§ Try it:
How many lines in the listing below include the word "right"? Answer with the number and nothing else.

§ Data for review:
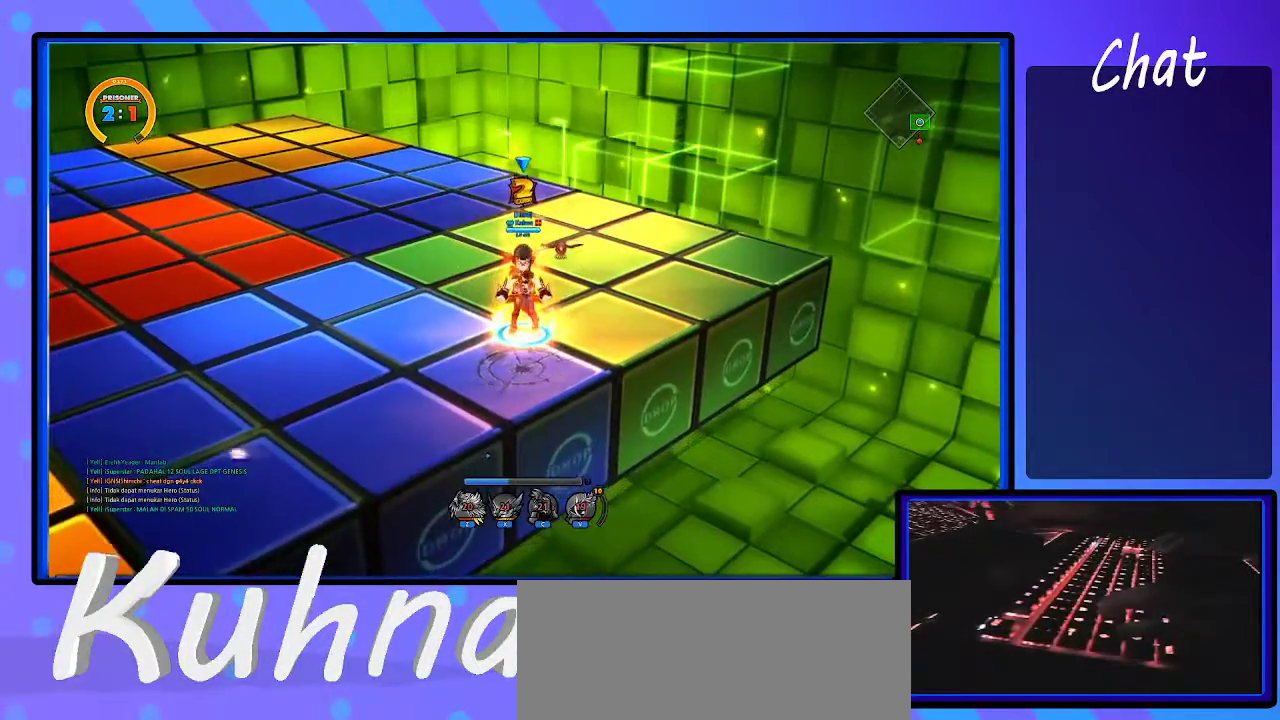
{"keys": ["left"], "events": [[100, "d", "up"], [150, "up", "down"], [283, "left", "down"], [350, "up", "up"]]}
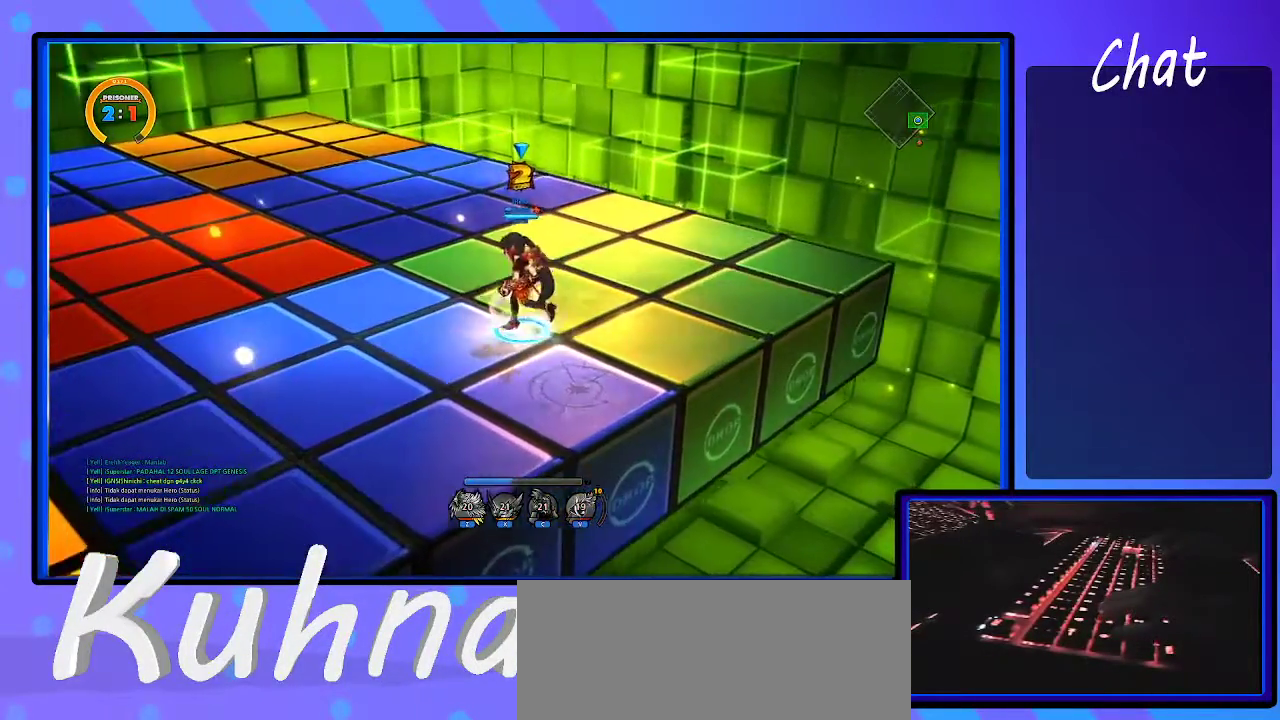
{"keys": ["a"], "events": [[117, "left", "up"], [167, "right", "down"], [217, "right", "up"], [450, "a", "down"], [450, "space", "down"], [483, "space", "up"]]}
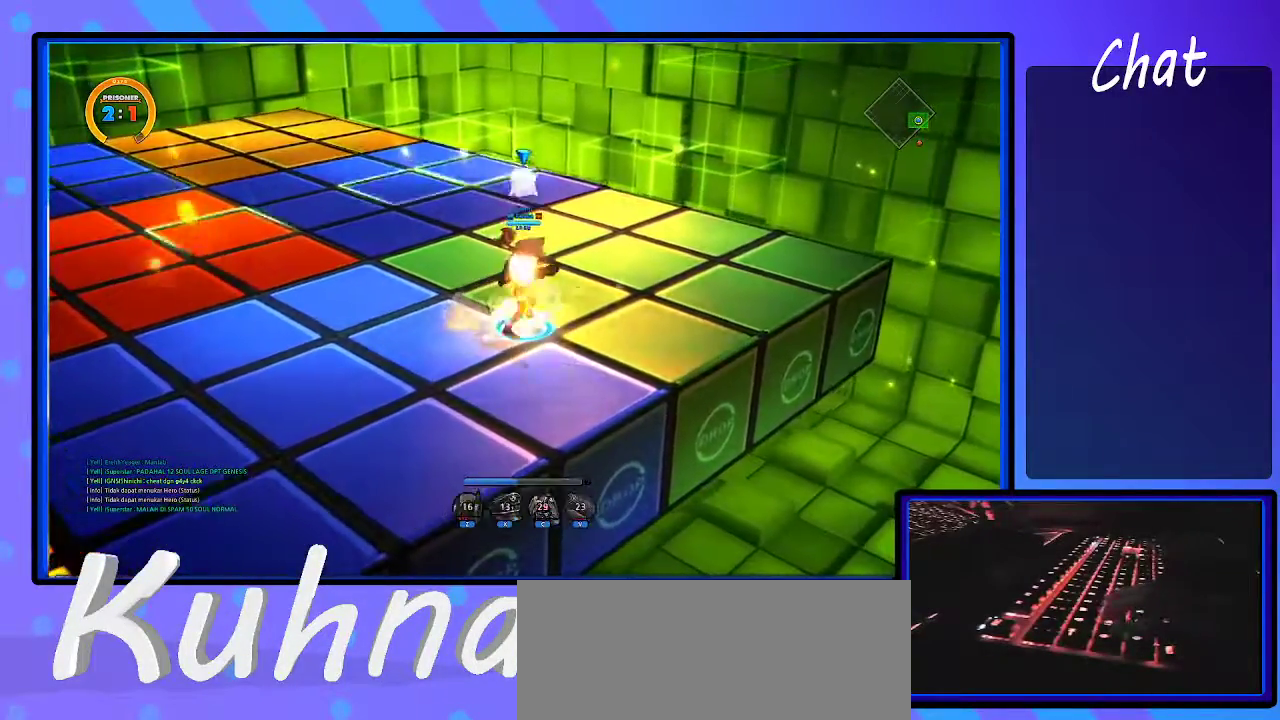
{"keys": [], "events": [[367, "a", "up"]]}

* * *

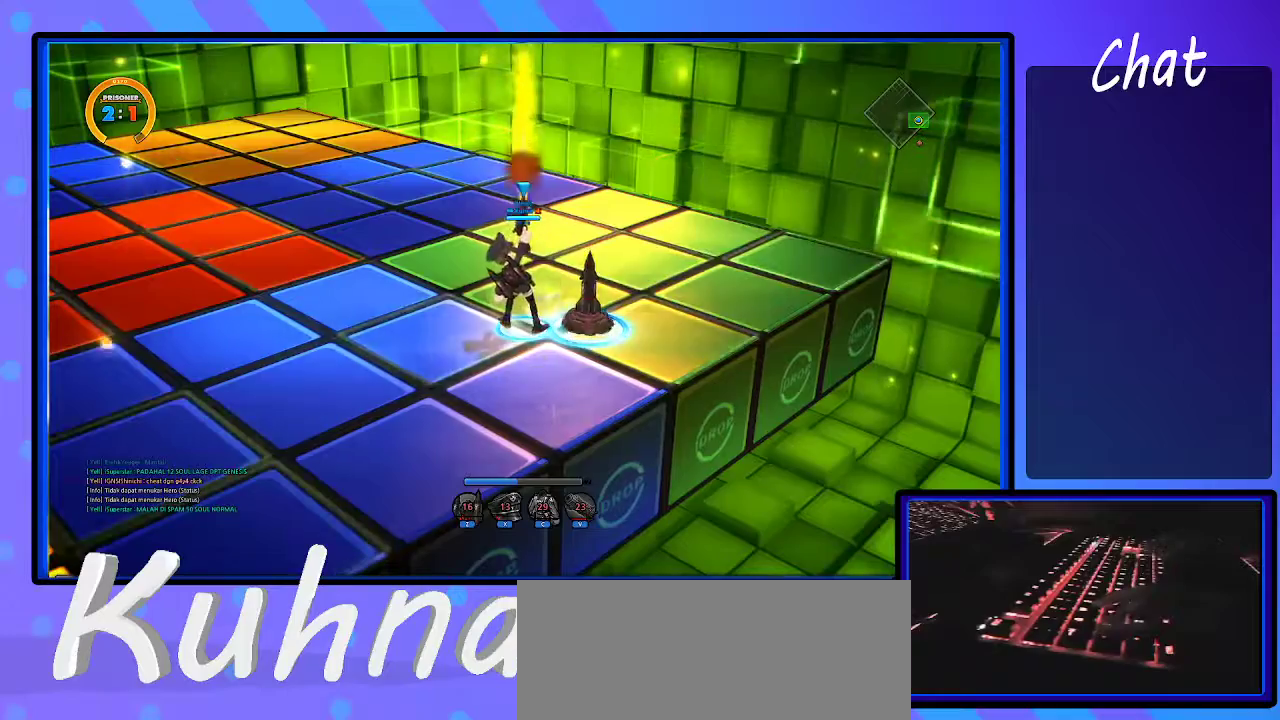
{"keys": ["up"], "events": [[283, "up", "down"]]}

==

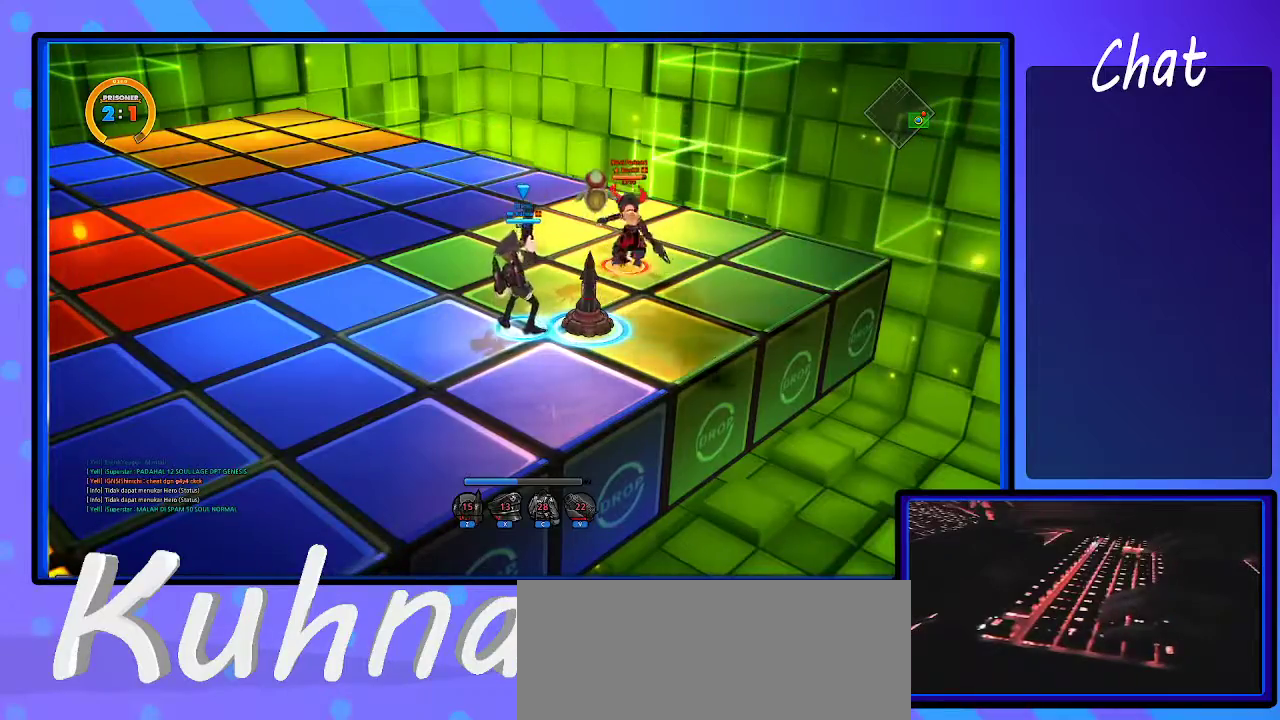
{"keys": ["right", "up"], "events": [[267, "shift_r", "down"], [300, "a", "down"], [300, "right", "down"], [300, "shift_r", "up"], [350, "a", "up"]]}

§ Answer to this problem:
2